Exercise aim ▸ Please rewrite every line in all the records below as a Markdown table with two columns: Row for the row number and Text for the line itself. Skip any blank lines.

____________

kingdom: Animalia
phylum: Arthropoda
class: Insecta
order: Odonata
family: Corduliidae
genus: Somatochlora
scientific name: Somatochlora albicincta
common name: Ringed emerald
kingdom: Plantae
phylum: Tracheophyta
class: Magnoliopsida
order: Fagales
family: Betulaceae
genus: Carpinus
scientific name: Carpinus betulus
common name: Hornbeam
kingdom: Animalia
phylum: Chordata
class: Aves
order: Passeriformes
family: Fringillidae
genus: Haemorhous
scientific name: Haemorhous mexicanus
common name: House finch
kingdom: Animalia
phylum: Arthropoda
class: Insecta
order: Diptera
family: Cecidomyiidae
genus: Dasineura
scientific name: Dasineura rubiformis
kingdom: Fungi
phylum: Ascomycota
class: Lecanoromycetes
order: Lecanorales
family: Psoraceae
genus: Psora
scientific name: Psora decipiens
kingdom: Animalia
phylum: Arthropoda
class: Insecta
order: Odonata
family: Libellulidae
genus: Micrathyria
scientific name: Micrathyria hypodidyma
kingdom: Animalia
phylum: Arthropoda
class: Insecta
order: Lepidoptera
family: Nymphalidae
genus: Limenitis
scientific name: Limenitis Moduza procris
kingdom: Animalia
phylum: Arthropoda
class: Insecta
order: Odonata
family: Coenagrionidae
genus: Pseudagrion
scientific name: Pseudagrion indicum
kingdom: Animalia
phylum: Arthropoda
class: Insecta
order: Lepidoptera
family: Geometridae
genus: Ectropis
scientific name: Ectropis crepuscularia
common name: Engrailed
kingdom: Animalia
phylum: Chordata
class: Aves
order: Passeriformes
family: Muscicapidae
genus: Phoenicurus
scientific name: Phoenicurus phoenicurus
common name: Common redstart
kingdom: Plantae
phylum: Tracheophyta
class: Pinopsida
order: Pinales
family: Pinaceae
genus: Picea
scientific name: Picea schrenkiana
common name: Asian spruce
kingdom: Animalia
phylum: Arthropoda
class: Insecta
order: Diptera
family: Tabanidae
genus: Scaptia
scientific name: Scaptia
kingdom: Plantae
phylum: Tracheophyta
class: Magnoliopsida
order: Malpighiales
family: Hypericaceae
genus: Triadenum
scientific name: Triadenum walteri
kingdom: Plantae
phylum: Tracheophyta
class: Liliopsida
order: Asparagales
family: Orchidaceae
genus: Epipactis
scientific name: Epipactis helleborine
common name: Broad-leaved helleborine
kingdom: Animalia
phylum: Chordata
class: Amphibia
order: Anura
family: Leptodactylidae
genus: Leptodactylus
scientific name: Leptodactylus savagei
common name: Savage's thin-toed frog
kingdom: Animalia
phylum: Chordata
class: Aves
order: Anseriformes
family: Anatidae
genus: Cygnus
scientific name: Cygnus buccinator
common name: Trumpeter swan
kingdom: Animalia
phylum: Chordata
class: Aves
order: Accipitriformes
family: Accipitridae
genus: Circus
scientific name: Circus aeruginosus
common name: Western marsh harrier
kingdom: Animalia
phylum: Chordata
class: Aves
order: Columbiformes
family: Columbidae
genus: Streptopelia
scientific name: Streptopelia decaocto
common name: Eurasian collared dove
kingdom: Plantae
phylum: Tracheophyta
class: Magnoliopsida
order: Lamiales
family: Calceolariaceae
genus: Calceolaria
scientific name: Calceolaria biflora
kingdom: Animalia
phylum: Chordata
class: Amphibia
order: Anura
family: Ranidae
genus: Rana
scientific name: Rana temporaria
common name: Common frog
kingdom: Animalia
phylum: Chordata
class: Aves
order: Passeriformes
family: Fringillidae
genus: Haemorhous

____________

Reply ▸
| Row | Text |
|---|---|
| 1 | kingdom: Animalia |
| 2 | phylum: Arthropoda |
| 3 | class: Insecta |
| 4 | order: Odonata |
| 5 | family: Corduliidae |
| 6 | genus: Somatochlora |
| 7 | scientific name: Somatochlora albicincta |
| 8 | common name: Ringed emerald |
| 9 | kingdom: Plantae |
| 10 | phylum: Tracheophyta |
| 11 | class: Magnoliopsida |
| 12 | order: Fagales |
| 13 | family: Betulaceae |
| 14 | genus: Carpinus |
| 15 | scientific name: Carpinus betulus |
| 16 | common name: Hornbeam |
| 17 | kingdom: Animalia |
| 18 | phylum: Chordata |
| 19 | class: Aves |
| 20 | order: Passeriformes |
| 21 | family: Fringillidae |
| 22 | genus: Haemorhous |
| 23 | scientific name: Haemorhous mexicanus |
| 24 | common name: House finch |
| 25 | kingdom: Animalia |
| 26 | phylum: Arthropoda |
| 27 | class: Insecta |
| 28 | order: Diptera |
| 29 | family: Cecidomyiidae |
| 30 | genus: Dasineura |
| 31 | scientific name: Dasineura rubiformis |
| 32 | kingdom: Fungi |
| 33 | phylum: Ascomycota |
| 34 | class: Lecanoromycetes |
| 35 | order: Lecanorales |
| 36 | family: Psoraceae |
| 37 | genus: Psora |
| 38 | scientific name: Psora decipiens |
| 39 | kingdom: Animalia |
| 40 | phylum: Arthropoda |
| 41 | class: Insecta |
| 42 | order: Odonata |
| 43 | family: Libellulidae |
| 44 | genus: Micrathyria |
| 45 | scientific name: Micrathyria hypodidyma |
| 46 | kingdom: Animalia |
| 47 | phylum: Arthropoda |
| 48 | class: Insecta |
| 49 | order: Lepidoptera |
| 50 | family: Nymphalidae |
| 51 | genus: Limenitis |
| 52 | scientific name: Limenitis Moduza procris |
| 53 | kingdom: Animalia |
| 54 | phylum: Arthropoda |
| 55 | class: Insecta |
| 56 | order: Odonata |
| 57 | family: Coenagrionidae |
| 58 | genus: Pseudagrion |
| 59 | scientific name: Pseudagrion indicum |
| 60 | kingdom: Animalia |
| 61 | phylum: Arthropoda |
| 62 | class: Insecta |
| 63 | order: Lepidoptera |
| 64 | family: Geometridae |
| 65 | genus: Ectropis |
| 66 | scientific name: Ectropis crepuscularia |
| 67 | common name: Engrailed |
| 68 | kingdom: Animalia |
| 69 | phylum: Chordata |
| 70 | class: Aves |
| 71 | order: Passeriformes |
| 72 | family: Muscicapidae |
| 73 | genus: Phoenicurus |
| 74 | scientific name: Phoenicurus phoenicurus |
| 75 | common name: Common redstart |
| 76 | kingdom: Plantae |
| 77 | phylum: Tracheophyta |
| 78 | class: Pinopsida |
| 79 | order: Pinales |
| 80 | family: Pinaceae |
| 81 | genus: Picea |
| 82 | scientific name: Picea schrenkiana |
| 83 | common name: Asian spruce |
| 84 | kingdom: Animalia |
| 85 | phylum: Arthropoda |
| 86 | class: Insecta |
| 87 | order: Diptera |
| 88 | family: Tabanidae |
| 89 | genus: Scaptia |
| 90 | scientific name: Scaptia |
| 91 | kingdom: Plantae |
| 92 | phylum: Tracheophyta |
| 93 | class: Magnoliopsida |
| 94 | order: Malpighiales |
| 95 | family: Hypericaceae |
| 96 | genus: Triadenum |
| 97 | scientific name: Triadenum walteri |
| 98 | kingdom: Plantae |
| 99 | phylum: Tracheophyta |
| 100 | class: Liliopsida |
| 101 | order: Asparagales |
| 102 | family: Orchidaceae |
| 103 | genus: Epipactis |
| 104 | scientific name: Epipactis helleborine |
| 105 | common name: Broad-leaved helleborine |
| 106 | kingdom: Animalia |
| 107 | phylum: Chordata |
| 108 | class: Amphibia |
| 109 | order: Anura |
| 110 | family: Leptodactylidae |
| 111 | genus: Leptodactylus |
| 112 | scientific name: Leptodactylus savagei |
| 113 | common name: Savage's thin-toed frog |
| 114 | kingdom: Animalia |
| 115 | phylum: Chordata |
| 116 | class: Aves |
| 117 | order: Anseriformes |
| 118 | family: Anatidae |
| 119 | genus: Cygnus |
| 120 | scientific name: Cygnus buccinator |
| 121 | common name: Trumpeter swan |
| 122 | kingdom: Animalia |
| 123 | phylum: Chordata |
| 124 | class: Aves |
| 125 | order: Accipitriformes |
| 126 | family: Accipitridae |
| 127 | genus: Circus |
| 128 | scientific name: Circus aeruginosus |
| 129 | common name: Western marsh harrier |
| 130 | kingdom: Animalia |
| 131 | phylum: Chordata |
| 132 | class: Aves |
| 133 | order: Columbiformes |
| 134 | family: Columbidae |
| 135 | genus: Streptopelia |
| 136 | scientific name: Streptopelia decaocto |
| 137 | common name: Eurasian collared dove |
| 138 | kingdom: Plantae |
| 139 | phylum: Tracheophyta |
| 140 | class: Magnoliopsida |
| 141 | order: Lamiales |
| 142 | family: Calceolariaceae |
| 143 | genus: Calceolaria |
| 144 | scientific name: Calceolaria biflora |
| 145 | kingdom: Animalia |
| 146 | phylum: Chordata |
| 147 | class: Amphibia |
| 148 | order: Anura |
| 149 | family: Ranidae |
| 150 | genus: Rana |
| 151 | scientific name: Rana temporaria |
| 152 | common name: Common frog |
| 153 | kingdom: Animalia |
| 154 | phylum: Chordata |
| 155 | class: Aves |
| 156 | order: Passeriformes |
| 157 | family: Fringillidae |
| 158 | genus: Haemorhous |